We’ve all had those days when a couple of minor things go wrong and suddenly the whole day seems a failure. I’ve spilled coffee on myself getting into the car and then gotten to school only to realize I left something important at home. Next thing I know, I’m claiming to have a “horrible day” when really just a couple of things have gone awry.
Many of our students have this experience daily. They struggle with something or make mistakes that weigh so heavily on them that these things distort their view of the whole day. These children don’t have the perspective to recognize that these moments are just small pieces of a much greater experience. They allow these negative events to color their whole day—or sometimes, alter their whole perception of themselves.
Connor is an example of one of these students. He began fifth grade at High Tech Elementary with a lack of flexibility and problem solving skills that caused him to ‘explode’ in the classroom with disruptive, inappropriate and sometimes destructive behavior. These moments were so outrageous that they captured the attention of every child in the class, and caused us all to start thinking of Connor as only a collection of these events. Connor frequently called himself “an idiot” or “stupid” and claimed to not be able to control himself—which was an understandable belief after a lifetime of experiences like these.
By October, I had witnessed many of Connor’s “explosions” followed by his belligerent defenses of “I can’t help it, I’m just an idiot.” When I sat down and carefully reviewed a typical day, I realized Connor had positively contributed to several activities when he was not having outbursts. If I could help Connor gain perspective on his behavior, he might realize that he is not defined by his explosions and see that he has the ability to do good things in school (and actually does, at times, too).

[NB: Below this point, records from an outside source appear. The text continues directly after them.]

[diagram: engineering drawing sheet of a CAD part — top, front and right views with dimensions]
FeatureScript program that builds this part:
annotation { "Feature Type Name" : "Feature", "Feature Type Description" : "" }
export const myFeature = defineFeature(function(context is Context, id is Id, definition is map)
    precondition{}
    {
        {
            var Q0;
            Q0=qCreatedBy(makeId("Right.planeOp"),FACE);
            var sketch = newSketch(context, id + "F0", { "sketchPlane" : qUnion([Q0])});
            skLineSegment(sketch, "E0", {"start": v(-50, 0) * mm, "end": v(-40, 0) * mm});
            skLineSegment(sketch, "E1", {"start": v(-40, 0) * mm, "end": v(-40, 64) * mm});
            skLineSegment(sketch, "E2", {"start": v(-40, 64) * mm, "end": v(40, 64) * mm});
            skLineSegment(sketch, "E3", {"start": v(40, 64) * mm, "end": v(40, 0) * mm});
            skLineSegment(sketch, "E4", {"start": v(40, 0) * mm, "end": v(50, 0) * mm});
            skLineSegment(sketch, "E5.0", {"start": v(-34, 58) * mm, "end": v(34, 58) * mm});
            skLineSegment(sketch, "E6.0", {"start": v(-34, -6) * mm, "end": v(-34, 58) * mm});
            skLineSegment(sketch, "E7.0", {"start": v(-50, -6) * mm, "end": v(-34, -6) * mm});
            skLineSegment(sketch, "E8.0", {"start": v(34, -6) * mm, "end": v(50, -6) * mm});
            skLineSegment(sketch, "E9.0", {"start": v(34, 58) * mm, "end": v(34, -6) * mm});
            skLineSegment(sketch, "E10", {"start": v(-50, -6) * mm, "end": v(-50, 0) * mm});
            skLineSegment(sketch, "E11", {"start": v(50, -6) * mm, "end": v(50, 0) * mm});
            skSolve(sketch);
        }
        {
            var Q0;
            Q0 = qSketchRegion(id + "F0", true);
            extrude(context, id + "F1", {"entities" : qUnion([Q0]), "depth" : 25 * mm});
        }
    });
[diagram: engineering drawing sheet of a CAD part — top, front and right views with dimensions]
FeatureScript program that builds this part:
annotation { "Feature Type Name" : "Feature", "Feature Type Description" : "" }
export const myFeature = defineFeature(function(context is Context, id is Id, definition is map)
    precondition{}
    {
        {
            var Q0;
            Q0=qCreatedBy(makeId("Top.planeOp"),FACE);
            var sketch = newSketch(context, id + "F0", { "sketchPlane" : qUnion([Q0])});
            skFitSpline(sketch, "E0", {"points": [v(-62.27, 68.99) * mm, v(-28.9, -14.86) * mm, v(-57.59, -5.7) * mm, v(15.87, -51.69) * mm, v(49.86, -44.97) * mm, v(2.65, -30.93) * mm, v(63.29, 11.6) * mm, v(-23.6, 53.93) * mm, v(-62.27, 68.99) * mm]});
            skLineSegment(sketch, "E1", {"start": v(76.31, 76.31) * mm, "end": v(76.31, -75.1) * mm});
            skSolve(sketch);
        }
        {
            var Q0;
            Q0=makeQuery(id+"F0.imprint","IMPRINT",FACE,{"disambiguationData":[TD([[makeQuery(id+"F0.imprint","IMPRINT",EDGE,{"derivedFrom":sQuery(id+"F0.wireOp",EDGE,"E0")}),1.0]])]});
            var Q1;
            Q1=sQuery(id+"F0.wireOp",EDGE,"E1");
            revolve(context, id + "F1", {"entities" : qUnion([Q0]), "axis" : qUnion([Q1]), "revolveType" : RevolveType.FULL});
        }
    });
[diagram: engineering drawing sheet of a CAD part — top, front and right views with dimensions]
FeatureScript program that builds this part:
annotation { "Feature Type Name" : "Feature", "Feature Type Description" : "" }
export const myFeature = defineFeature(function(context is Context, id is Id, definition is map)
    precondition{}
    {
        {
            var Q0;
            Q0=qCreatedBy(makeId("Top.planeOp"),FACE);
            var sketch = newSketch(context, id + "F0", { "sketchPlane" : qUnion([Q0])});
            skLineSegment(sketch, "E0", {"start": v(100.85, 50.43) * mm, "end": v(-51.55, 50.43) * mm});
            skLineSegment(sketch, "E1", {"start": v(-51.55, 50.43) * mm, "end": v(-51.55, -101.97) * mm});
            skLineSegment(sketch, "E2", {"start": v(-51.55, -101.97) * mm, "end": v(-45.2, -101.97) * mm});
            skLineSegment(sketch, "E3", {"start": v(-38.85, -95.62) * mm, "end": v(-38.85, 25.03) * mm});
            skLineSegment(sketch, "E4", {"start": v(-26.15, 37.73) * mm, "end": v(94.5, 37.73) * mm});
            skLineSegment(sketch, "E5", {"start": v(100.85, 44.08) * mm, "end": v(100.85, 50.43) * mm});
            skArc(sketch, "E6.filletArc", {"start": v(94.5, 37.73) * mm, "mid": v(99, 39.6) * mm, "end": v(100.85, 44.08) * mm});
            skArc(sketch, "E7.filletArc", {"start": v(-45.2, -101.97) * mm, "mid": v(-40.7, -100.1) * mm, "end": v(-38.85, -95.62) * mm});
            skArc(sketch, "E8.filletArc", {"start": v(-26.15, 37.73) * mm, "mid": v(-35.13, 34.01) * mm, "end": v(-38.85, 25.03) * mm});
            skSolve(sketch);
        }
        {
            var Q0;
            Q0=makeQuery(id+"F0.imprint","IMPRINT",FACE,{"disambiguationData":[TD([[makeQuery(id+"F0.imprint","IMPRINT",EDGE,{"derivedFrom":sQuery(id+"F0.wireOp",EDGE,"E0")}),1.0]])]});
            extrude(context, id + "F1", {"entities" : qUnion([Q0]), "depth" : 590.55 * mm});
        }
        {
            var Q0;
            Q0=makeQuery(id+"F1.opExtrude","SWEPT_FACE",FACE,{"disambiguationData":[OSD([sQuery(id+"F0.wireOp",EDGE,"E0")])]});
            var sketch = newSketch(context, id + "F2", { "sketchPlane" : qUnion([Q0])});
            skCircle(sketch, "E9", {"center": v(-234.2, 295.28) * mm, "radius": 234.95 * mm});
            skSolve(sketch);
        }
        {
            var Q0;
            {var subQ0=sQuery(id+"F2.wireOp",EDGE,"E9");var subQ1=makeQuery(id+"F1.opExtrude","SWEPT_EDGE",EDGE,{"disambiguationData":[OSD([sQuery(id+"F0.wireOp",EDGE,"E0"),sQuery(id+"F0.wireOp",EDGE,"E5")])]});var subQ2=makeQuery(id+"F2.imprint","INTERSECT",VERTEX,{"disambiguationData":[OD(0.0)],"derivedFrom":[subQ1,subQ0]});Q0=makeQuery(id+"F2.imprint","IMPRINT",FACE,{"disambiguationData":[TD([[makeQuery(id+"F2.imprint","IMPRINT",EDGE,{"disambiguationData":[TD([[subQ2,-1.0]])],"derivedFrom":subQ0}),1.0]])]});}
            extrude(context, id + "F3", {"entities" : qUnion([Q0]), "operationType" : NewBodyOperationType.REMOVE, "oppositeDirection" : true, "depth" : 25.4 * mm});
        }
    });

I developed a rudimentary tabulation of Connor’s day for several days to help him more objectively review his behavior (see graphic). It was basically a schedule for the events of the day—every minor activity in which we participated. As we progressed through the schedule, Connor and I reported on his behavior and participation in each task. The simple purpose was to have a clear, quantifiable representation of his day. The record was not a behavioral chart aimed at getting compliance, but rather a reflective exercise that allowed Connor to honestly view his own experiences intending to help him feel ownership of his behavior (both good and bad).
After three typical days (days in which Connor’s “explosions” were still dramatic and frequent) the records showed that there were many times during each day in which he was behaving as a contributing student in our class. This surprised Connor so greatly that he actually commented with a proud smile, “I’m not an idiot, am I?” One week of this approach helped to change Connor’s perception of himself; the reports allowed him to see that he was more than just his poor behavior. Even more noteworthy is that this shift in thinking opened up Connor to the idea that he has the ability to contribute in a positive way and it has made him willing to address his problems to help him reduce his explosions in class.
The design of this record is adaptable. For Connor, smile and frown face symbols were appropriate; they made it easy for him to quickly discern between his positive and negative actions. I also divided activities into parts so that Connor could report success during one time even if he didn’t behave well throughout the whole event.
In addition to helping Connor gain perspective on his experience, these reports, when shared with the class, helped alter Connor’s classmates’ opinions of him. His loud and frequent negative behaviors had molded their perceptions of him such that they had trouble seeing around them. The class anticipated poor behavior with every interaction with Connor. A couple of these records, shared by Connor with the class, helped revise their view of Connor and recall and appreciate moments in which Connor contributed to the class rather than took away from it.
I have used this system with other students, as well. Kristine is a high achiever who is incredibly tough on herself. On a day with several successes, Kristine only remembers her mistakes and however minor, feels discouraged by them. I created a chart for Kristine to record her personal successes and failures in a typical day. Following each activity, she gave herself a grade for her perceived experience during the activity. By the end of the day, Kristine concluded positively about her school day even though there were occasional hiccups. The overwhelming presence of ‘high grades’ helped her look past the lower times—times she normally dwelt on extensively. This experience was pivotal in helping Kristine recognize that her misperception of events was causing her distress. Since this experience, Kristine occasionally reverts back to getting greatly discouraged by events in her day; the chart she completed is a powerful visual to look back on reminding her to put things in perspective.
Helping students develop the capacity to view things objectively—to obtain honest perspectives of their experiences—is important for developing reflective students. This simple approach can help students with very different experiences better recall and candidly view their actions and behavior.